-------- Material provided --------

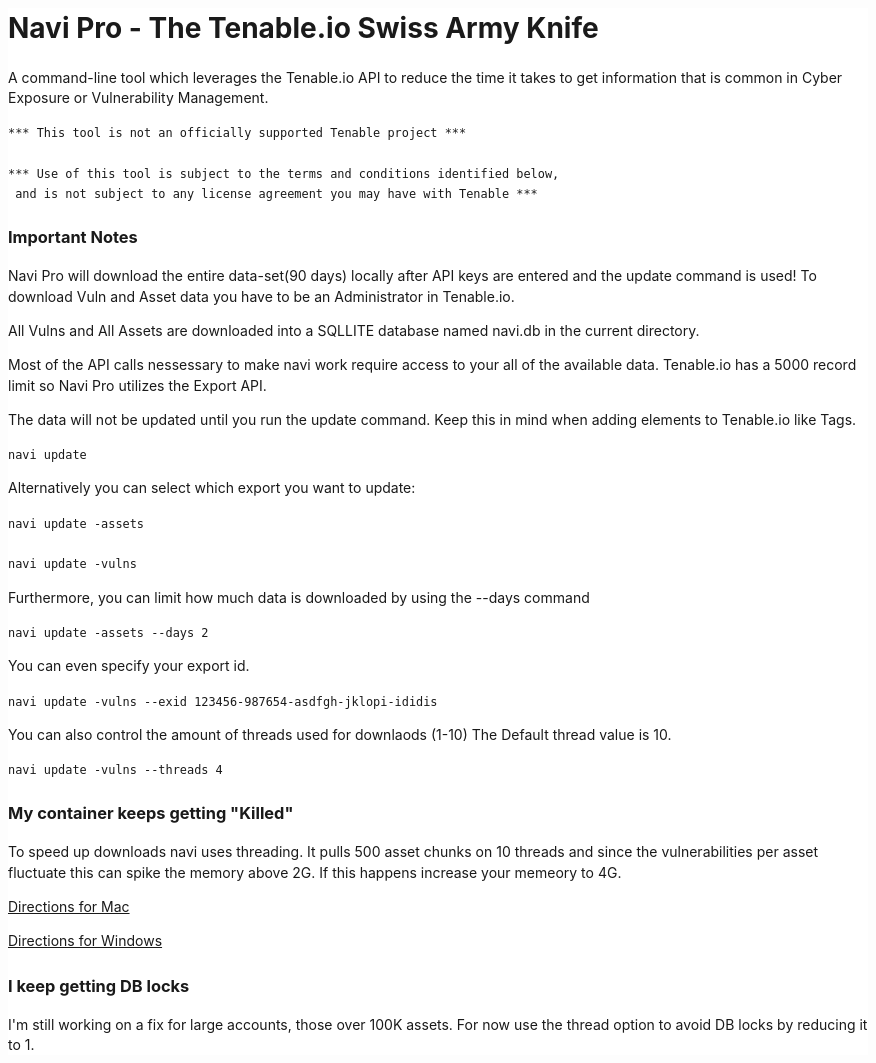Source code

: # Navi Pro - The Tenable.io Swiss Army Knife
A command-line tool which leverages the Tenable.io API to reduce the time it takes to get information that is common 
in Cyber Exposure or Vulnerability Management. 

    *** This tool is not an officially supported Tenable project ***
    
    *** Use of this tool is subject to the terms and conditions identified below,
     and is not subject to any license agreement you may have with Tenable ***

### Important Notes
Navi Pro will download the entire data-set(90 days) locally after API keys are 
entered and the update command is used! To download Vuln and Asset data you have to be an Administrator in Tenable.io.

All Vulns and All Assets are downloaded into a SQLLITE database named navi.db in the current directory.
 
 Most of the API calls nessessary to make navi work require access to
 your all of the available data.  Tenable.io has a 5000 record limit so Navi Pro utilizes the Export API.
 
 The data will not be updated until you run the update command.  Keep this in mind when adding elements to Tenable.io like Tags.
 
    navi update
    
 Alternatively you can select which export you want to update:
 
    navi update -assets
    
    navi update -vulns
 
 Furthermore, you can limit how much data is downloaded by using the --days command
 
    navi update -assets --days 2
 
 You can even specify your export id.
 
    navi update -vulns --exid 123456-987654-asdfgh-jklopi-ididis
    
 You can also control the amount of threads used for downlaods (1-10)
 The Default thread value is 10.
 
    navi update -vulns --threads 4
 
### My container keeps getting "Killed"
To speed up downloads navi uses threading. It pulls 500 asset chunks on 10 threads and since the vulnerabilities per asset
fluctuate this can spike the memory above 2G.  If this happens increase your memeory to 4G.

[Directions for Mac](https://docs.docker.com/docker-for-mac/#memory)

[Directions for Windows](https://docs.docker.com/docker-for-windows/#advanced)
 
### I keep getting DB locks
I'm still working on a fix for large accounts, those over 100K assets.  For now use the thread option to avoid DB locks by reducing it to 1.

--------

● Task:
Write out every row above word for word, and leave the pictures out of your answer.

● Result for this exercise:
Source code

: # Navi Pro - The Tenable.io Swiss Army Knife
A command-line tool which leverages the Tenable.io API to reduce the time it takes to get information that is common 
in Cyber Exposure or Vulnerability Management. 

    *** This tool is not an officially supported Tenable project ***
    
    *** Use of this tool is subject to the terms and conditions identified below,
     and is not subject to any license agreement you may have with Tenable ***

### Important Notes
Navi Pro will download the entire data-set(90 days) locally after API keys are 
entered and the update command is used! To download Vuln and Asset data you have to be an Administrator in Tenable.io.

All Vulns and All Assets are downloaded into a SQLLITE database named navi.db in the current directory.
 
 Most of the API calls nessessary to make navi work require access to
 your all of the available data.  Tenable.io has a 5000 record limit so Navi Pro utilizes the Export API.
 
 The data will not be updated until you run the update command.  Keep this in mind when adding elements to Tenable.io like Tags.
 
    navi update
    
 Alternatively you can select which export you want to update:
 
    navi update -assets
    
    navi update -vulns
 
 Furthermore, you can limit how much data is downloaded by using the --days command
 
    navi update -assets --days 2
 
 You can even specify your export id.
 
    navi update -vulns --exid 123456-987654-asdfgh-jklopi-ididis
    
 You can also control the amount of threads used for downlaods (1-10)
 The Default thread value is 10.
 
    navi update -vulns --threads 4
 
### My container keeps getting "Killed"
To speed up downloads navi uses threading. It pulls 500 asset chunks on 10 threads and since the vulnerabilities per asset
fluctuate this can spike the memory above 2G.  If this happens increase your memeory to 4G.

[Directions for Mac](https://docs.docker.com/docker-for-mac/#memory)

[Directions for Windows](https://docs.docker.com/docker-for-windows/#advanced)
 
### I keep getting DB locks
I'm still working on a fix for large accounts, those over 100K assets.  For now use the thread option to avoid DB locks by reducing it to 1.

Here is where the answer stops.